Für das Regierungsprojekt sind Kosten von 200 Millionen Euro angesetzt, weil dort auch die Soldaten der Flugbereitschaft unterkommen sollen. Zudem müsste die Truppe auf dem Rollfeld bis zu 25 Maschinen parken können.
Bund und Flughafen reden über Terminal-Standort
Derzeit ist nördlich des Schönefelder Rollfeldes das provisorische Regierungsterminal im Bau. Das 80 Millionen Euro teure Gebäude soll langfristig die Geschäftsflieger der General Aviation nutzen. Flughafengesellschaft und Bundesregierung verhandeln derzeit darüber, wann der Bau des endgültigen Terminalgebäudes beginnen kann. Lütke Daldrup will frühestens 2020 oder 2021 beginnen. Das Bundesbauministerium drückt aufs Tempo. Man gehe „zurzeit“ davon aus, dass „die Flughafengesellschaft bereits während der Bauarbeiten des Regierungsflughafens den Flugbetrieb statt auf Ramp 2 auf anderen Vorfeldern des Flughafens BER abfertigt“, so das Ministerium.

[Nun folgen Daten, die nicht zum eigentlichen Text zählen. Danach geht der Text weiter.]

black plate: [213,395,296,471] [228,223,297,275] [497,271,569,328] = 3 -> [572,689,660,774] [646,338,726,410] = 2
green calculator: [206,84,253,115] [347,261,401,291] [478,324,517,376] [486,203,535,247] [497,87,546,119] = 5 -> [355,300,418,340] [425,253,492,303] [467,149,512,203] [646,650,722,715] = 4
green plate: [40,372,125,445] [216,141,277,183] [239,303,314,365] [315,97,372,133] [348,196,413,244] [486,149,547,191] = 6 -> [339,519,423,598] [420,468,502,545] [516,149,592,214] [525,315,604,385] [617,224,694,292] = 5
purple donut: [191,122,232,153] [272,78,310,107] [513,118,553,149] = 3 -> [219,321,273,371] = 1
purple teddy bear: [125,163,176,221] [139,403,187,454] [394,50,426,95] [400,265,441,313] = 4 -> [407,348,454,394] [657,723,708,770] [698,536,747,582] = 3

Mit einem Regierungsterminal in Selchow hätte Lütke Daldrup deutlich mehr Spielraum für den Ausbau des BER. So war der Nutzungskonflikt mit dem Bund ein wesentlicher Grund, warum im Masterplan zusätzliche Terminal-Bauten an der Nordseite des Flughafengeländes ausgeschlossen worden waren. Erweiterungen an der Westseite des Areals hatten die Planer wegen der fehlenden Schienenanbindung verworfen. Aber Staatsgäste und Minister würden in der Limousine vorfahren und nicht mit dem Zug.
Die Handelskammer spricht sich dafür aus, mit einem entschlossenen Ausbau die Abfertigungskapazitäten mit Neubauten um 20 Millionen Passagiere pro Jahr im Vergleich zum Kern-BER annähernd zu verdoppeln. Das Hauptterminal ist für 22 Millionen Fluggäste ausgelegt, sechs Millionen bringt die Verlängerung des Nordpiers, zwölf Millionen Schönefeld-Alt. Mit diesen insgesamt 40 Millionen Passagieren würde der gesamte BER dann so ziemlich genau die für 2019/20 erwartete Nachfrage decken können. Luftfahrtexperten mahnen jedoch eine Reserve an und verweisen auf die absehbar schlechte Servicequalität.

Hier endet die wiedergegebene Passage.